The XRP Ledger's Core Design
XRPL uses a consensus mechanism called the Ripple Protocol Consensus Algorithm (RPCA) — not proof-of-work or proof-of-stake. Validators agree on transaction order through a trust-based consensus process.
Key properties:
- 3–5 second finality — transactions confirm fast, no waiting for block confirmations
- Negligible fees — fractions of a cent per transaction
- No mining — all 100 billion XRP were created at genesis, most still held by Ripple in escrow
- Native DEX — XRPL has had an on-chain orderbook since 2012, before DeFi existed as a concept
What XRP Is Used For
Cross-border payments (RippleNet): Ripple's commercial product routes payments between banks and payment providers using XRP as a bridge asset. The idea: instead of correspondent banking (which takes days), two parties hold XRP, do a rapid conversion at spot price, and settle in seconds.
ODL (On-Demand Liquidity): Ripple's flagship product. A Mexican peso payment → XRP → US dollar conversion that settles on XRPL. Used by MoneyGram, SBI Remit, and others.
Speculation: Like most crypto assets, the majority of XRP trading volume is speculative. The payment use case exists; the speculation dwarfs it in volume.
The SEC Case (And Why It Mattered)
In December 2020, the SEC sued Ripple for conducting an unregistered securities offering by selling XRP. This was a landmark case — not just for Ripple, but for the entire industry's question: is a token a security?
In 2023, Judge Torres ruled:
- Institutional sales of XRP = securities (Ripple knew they were targeting investor expectations)
- Programmatic (exchange) sales of XRP = not securities (buyers didn't know who they were buying from; no direct promises)
- Employee grants of XRP = not securities
The split ruling was a partial win for Ripple and a partial loss. More importantly, it established that the same token can have different regulatory treatment depending on how it's sold.
The case finally settled in 2024, with Ripple paying ~$125M (far less than the $2B+ the SEC originally sought).
XRP vs.
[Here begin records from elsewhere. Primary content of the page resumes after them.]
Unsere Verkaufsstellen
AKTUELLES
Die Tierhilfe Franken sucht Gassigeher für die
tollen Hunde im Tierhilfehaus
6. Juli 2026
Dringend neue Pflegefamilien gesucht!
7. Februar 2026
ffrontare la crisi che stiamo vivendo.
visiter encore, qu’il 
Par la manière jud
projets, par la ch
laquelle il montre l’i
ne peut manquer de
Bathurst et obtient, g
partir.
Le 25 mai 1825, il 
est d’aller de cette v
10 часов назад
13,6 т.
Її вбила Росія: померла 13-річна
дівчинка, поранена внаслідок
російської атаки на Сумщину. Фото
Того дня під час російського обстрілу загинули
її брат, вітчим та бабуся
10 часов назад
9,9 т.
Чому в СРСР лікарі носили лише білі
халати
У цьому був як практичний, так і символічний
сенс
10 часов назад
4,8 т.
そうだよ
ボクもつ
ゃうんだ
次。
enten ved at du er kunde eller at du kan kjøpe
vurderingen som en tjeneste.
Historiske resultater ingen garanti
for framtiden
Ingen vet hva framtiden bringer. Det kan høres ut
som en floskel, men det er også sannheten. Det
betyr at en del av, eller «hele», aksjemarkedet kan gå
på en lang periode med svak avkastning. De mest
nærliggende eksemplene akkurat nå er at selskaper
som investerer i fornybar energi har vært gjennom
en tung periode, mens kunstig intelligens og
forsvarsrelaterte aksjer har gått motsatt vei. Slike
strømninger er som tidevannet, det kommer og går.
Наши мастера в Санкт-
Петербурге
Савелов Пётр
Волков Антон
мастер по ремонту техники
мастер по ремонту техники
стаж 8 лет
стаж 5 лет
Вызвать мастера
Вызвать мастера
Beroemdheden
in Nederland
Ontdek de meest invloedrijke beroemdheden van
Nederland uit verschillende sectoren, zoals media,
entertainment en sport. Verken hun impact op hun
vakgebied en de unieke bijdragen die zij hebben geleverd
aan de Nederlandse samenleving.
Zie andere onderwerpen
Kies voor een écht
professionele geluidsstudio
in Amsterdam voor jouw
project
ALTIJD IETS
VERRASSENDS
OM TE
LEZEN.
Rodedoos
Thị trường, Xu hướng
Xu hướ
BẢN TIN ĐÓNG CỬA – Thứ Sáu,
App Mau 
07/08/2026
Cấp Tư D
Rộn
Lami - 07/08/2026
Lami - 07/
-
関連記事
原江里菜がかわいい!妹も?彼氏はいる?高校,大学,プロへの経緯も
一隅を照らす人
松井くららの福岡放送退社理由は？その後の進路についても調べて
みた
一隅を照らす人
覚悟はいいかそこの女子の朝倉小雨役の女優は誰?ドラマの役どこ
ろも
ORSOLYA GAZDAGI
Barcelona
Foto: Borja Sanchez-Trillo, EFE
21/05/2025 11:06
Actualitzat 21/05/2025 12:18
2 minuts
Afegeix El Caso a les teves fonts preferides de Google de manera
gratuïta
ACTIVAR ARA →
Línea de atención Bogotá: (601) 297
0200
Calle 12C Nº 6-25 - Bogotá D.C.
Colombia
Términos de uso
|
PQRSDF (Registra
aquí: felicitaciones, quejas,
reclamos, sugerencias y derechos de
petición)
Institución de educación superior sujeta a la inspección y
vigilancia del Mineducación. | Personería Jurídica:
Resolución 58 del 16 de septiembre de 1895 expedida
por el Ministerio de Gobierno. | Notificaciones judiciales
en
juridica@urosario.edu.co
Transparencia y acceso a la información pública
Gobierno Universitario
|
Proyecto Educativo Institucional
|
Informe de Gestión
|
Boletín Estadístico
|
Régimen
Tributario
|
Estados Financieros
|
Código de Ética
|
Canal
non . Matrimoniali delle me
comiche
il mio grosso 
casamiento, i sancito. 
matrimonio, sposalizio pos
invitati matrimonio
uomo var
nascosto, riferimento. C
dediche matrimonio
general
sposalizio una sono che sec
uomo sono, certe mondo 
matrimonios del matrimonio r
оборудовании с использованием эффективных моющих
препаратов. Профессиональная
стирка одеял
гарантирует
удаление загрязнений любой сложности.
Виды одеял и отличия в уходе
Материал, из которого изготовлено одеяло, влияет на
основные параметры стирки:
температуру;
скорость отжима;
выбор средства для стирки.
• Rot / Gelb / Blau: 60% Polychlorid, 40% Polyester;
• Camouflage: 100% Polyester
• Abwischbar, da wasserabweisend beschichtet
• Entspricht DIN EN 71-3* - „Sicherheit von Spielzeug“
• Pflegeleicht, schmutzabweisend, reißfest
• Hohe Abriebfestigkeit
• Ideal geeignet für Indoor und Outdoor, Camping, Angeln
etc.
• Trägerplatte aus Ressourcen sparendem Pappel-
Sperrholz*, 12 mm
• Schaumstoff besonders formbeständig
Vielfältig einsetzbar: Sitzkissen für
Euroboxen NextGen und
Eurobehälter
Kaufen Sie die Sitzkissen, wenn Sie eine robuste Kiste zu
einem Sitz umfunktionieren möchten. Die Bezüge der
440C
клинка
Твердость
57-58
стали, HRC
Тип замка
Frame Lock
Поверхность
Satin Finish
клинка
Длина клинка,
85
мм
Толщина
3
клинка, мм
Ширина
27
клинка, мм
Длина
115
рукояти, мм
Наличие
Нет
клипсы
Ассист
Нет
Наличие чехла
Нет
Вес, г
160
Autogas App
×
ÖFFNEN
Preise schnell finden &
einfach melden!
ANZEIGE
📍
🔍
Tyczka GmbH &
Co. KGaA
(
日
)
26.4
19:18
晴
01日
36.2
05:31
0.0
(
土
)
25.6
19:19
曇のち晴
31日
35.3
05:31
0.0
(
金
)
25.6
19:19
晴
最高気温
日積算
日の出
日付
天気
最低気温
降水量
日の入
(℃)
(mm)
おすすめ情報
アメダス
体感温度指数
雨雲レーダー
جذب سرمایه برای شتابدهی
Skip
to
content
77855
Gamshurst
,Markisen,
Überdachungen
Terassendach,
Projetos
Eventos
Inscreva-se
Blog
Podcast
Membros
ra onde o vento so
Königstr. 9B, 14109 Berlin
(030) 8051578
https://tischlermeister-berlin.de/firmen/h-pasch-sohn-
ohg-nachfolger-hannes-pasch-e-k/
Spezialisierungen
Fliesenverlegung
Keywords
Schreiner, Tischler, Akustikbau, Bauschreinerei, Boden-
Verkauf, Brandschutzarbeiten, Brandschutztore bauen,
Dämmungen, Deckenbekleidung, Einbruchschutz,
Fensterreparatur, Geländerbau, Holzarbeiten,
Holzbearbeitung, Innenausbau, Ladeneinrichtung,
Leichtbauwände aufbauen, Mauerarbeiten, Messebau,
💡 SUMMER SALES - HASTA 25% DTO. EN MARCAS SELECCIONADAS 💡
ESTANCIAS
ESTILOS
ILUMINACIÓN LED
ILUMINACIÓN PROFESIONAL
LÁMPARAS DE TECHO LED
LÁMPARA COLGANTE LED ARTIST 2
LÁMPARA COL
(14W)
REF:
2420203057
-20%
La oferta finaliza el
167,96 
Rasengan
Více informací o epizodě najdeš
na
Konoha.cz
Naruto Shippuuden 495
Other Payment Cryptos
| | XRP | Stellar (XLM) | Solana Pay | |--|--|--|--| | Focus | Cross-border bank settlements | Remittances, small payments | Consumer payments on Solana | | Speed | 3-5s | 3-5s | ~400ms | | Fees | ~$0.0001 | ~$0.00001 | ~$0.001 | | Decentralization | Validator trust lists (partial) | Similar to XRP | Full | | Enterprise adoption | Strong (RippleNet) | Growing | Early |
XRPL DeFi and AMM
XRPL launched native AMM functionality in 2024, bringing DeFi features to the ledger that previously only had an orderbook. This allows:
- Liquidity provision with LP tokens
- Permissionless token creation (for years, XRPL had native token issuance)
- NFT support (XLS-20 standard, added 2022)
The XRPL DeFi ecosystem is small compared to Ethereum or Solana, but it has a different user base — payments-focused, institutional-adjacent.
Should You Hold XRP?
XRP's case for appreciation rests on the payments thesis: if Ripple's bank partnerships expand, more XRP is needed as bridge liquidity, increasing demand. Critics argue:
- Ripple's large XRP holdings represent constant sell pressure
- ODL hasn't scaled as fast as the bull case predicted
- Most payment flows use stablecoins (USDC) rather than a volatile asset like XRP
XRP has proven resilient — it survived the SEC case, delistings from US exchanges, and years of legal uncertainty. Whether the payments thesis plays out is a long-term open question.